Organizations customize their Jawnt pass with available mobility options, and the Jawnt team takes care of the rest: managing the purchasing and distribution of discounted passes, integrating into HR and payroll systems, and providing members with support like commute planning and rewards.

The Jawnt team (from top) Amanda McDermott, Jeff Stade and Will Sanderson. (Courtesy image)

The Jawnt team is made up of Stade as CEO, Sanderson as cofounder and McDermott as head of engineering, along with a small team of contractors. They deliberately started with employers as their main customers, they said.

That market was already growing in Philadelphia with SEPTA’s Key Advantage plan and has been popular in other cities like Boston and Seattle.  They might explore the B2C transit market eventually, the cofounders said, but they’re more focused on replicating this model in other cities. They’ve currently got eyes on San Antonio, the country’s seventh-largest metro, which relies a lot on driving.

- INFORMATION
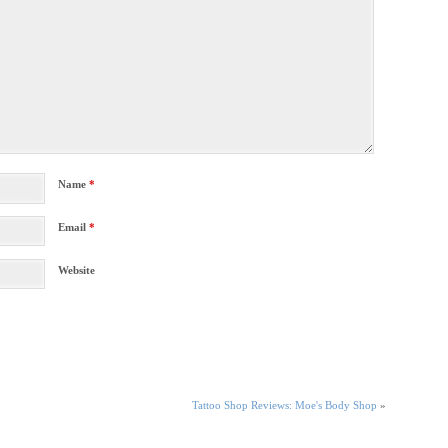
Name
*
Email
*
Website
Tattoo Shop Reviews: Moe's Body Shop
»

==

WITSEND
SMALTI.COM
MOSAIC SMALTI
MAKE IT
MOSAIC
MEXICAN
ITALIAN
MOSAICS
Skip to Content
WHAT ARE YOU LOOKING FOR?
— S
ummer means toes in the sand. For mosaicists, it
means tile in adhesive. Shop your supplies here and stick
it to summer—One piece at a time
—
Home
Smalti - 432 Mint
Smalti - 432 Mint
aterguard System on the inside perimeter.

- QUESTIONS
a – List every city named in the Jawnt passage.
b – Proceed with the passage about the Jawnt transit pass, picking up after its final sentence.
The records have no connection to the passage about Jawnt.

- RESPONSES BY TASK
a – Philadelphia, Boston, Seattle, San Antonio

b –
“They’re seeing a big parking crunch, it’s getting really expensive for people to park downtown and companies are moving out of city centers,” Sanderson said.

Getting people downtown on alternate modes of transportation to keep the downtown economies thriving is of chief concern for these mid-sized cities. Sustainability efforts are a close second, Sanderson said.

“The SEPTA Key Advantage program is the first of its kind for the region, and we’re thrilled to be working with SEPTA on it. It will provide a meaningful benefit to a wide range of employees,” Stade said. “SEPTA is committed to making this program widely accessible, and we believe it can be a model for other transit agencies across the US.”